What's left of the outfield wall of Forbes Field
It feels pretty scary to me to make plans right now. How far ahead can I safely buy the tickets? How terrible am I going to feel, and how well can I handle/afford the unexpected problems along the way? AAA, a cheap room at the Albany Best Western, and Midas were the keys on our trip to NJ to see Seton Hall beat Villanova a few weeks back, but the room and the new tire were certainly not in the budget. I’m really hoping that the incident was simply a confidence-builder and not a portent to the “adventures” to come…
I’m doing my best to focus on the gifts of these trips. We’re driving to the reunion in North Carolina so that we can pick up my niece at the airport (along with her parents). How many books will she and I read on the way to the AirBnB? Probably a thousand. Or possibly just one, a thousand times. Note to Brother Tom: Do NOT forget to bring Silly Sally!
And a dear friend/former boyfriend, upon finding out our plans for the Pittsburgh/Cleveland trip this summer, made some calls and connected us with an incredibly generous group called One Day To Remember. They’re a Pittsburgh-based organization focused on giving parents with life-limiting illnesses an adventure to never forget. Last week, I bragged about how great my friends are. This week, I’ll tell you that I’m also great at picking men to date and/or marry who treat me with so much respect far after the ends of our relationships. I wish this was a skill I could market. I’d spend all of the extra money on the airline and baseball tickets we need for this trip.
Whenever I can, I spend extra money on the travel insurance just in case things get bad and I have to cancel. I spring for more conveniently located hotels in case I feel like I need to get back quickly. Driving will add an extra level of flexibility to the trip to NC. Sometimes though, I just click the “purchase” button even if there is no cancellation policy. Sometimes, there is value just in the making of the plans. I’m super excited for these trips, and even if they don’t happen for whatever reason, I am savoring the joy I feel now in the thinking and planning with Max and Dalton.

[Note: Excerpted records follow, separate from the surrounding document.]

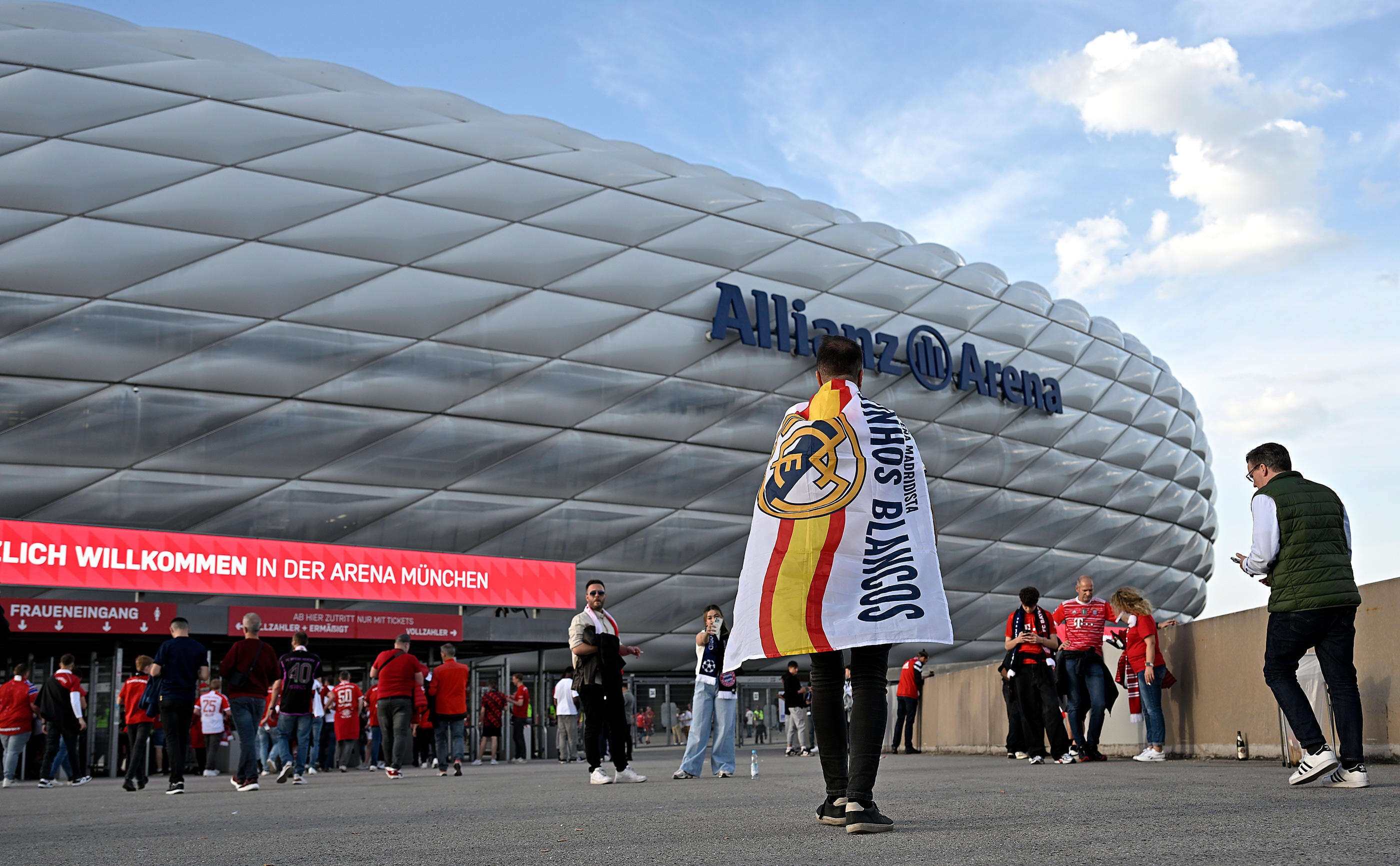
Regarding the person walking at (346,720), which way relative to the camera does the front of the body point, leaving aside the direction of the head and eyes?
away from the camera

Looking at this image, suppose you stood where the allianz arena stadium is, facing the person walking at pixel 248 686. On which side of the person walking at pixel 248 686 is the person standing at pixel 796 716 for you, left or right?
left

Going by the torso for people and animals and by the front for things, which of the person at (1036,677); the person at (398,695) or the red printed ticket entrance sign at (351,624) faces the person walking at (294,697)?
the red printed ticket entrance sign

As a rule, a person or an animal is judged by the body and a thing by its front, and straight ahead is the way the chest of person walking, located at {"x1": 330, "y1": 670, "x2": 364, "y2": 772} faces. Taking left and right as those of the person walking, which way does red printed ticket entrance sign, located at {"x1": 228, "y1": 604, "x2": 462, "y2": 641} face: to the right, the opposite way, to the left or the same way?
the opposite way

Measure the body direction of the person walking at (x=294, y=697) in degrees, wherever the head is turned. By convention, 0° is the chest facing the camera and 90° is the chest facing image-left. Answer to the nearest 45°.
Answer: approximately 180°

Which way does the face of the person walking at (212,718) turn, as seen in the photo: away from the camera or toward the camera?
away from the camera

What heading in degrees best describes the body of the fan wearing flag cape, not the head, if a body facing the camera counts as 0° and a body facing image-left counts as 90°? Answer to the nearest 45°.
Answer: approximately 180°
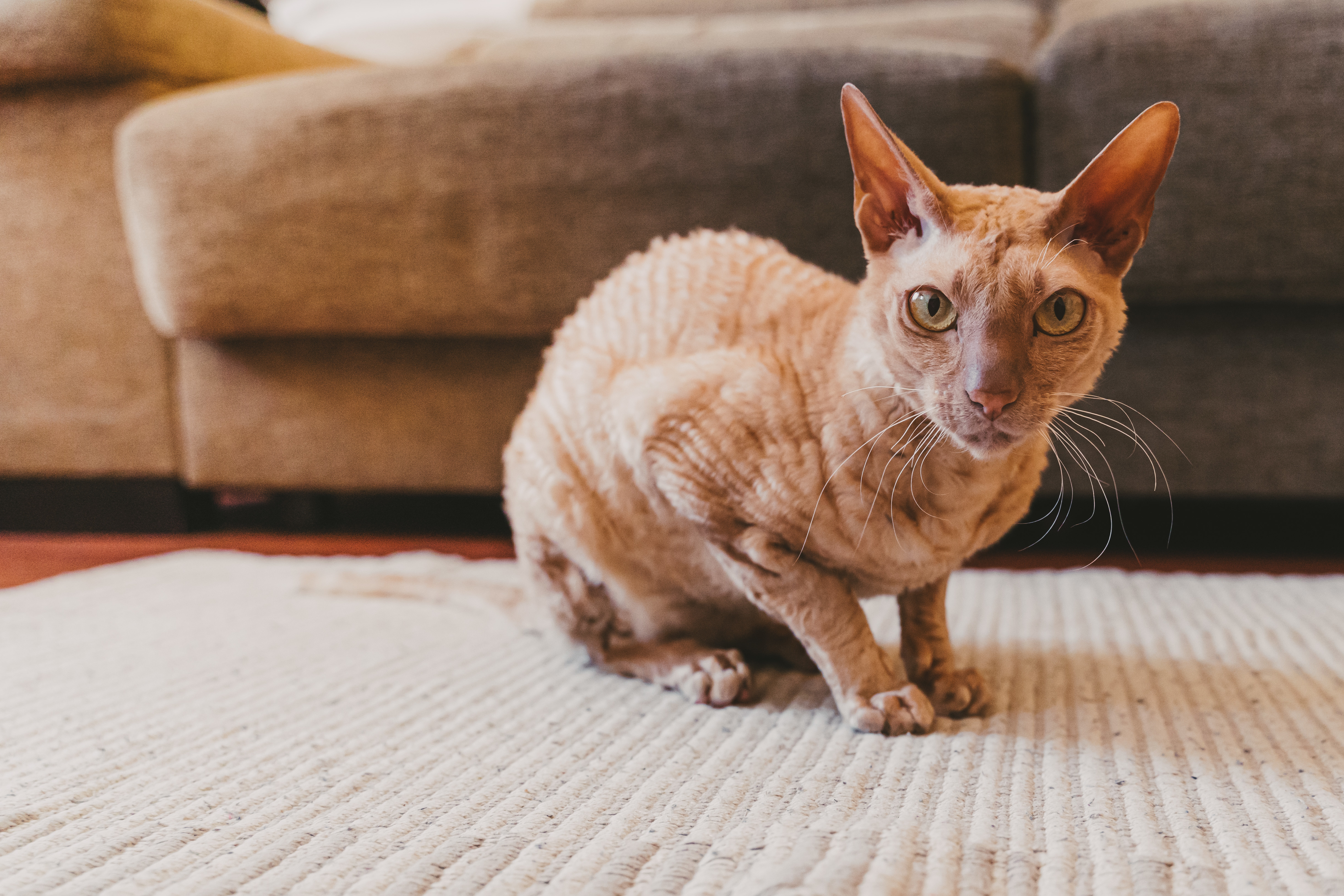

I hope, of course, that we make it to all of our destinations. And I hope that my kids learn with me all of the quirks and special details of the places we go. I hope they see my example of treating people kindly and seeking out their stories. I hope that when we hit the roadblocks, they understand how to solve problems with patience and how to accept changes in plans with grace. I hope that their confidence to travel grows as well does their appreciation for their home.
I know that they see the love of the people around us who help us get to all of these places. I hope they will pay these gifts forward for the rest of their lives.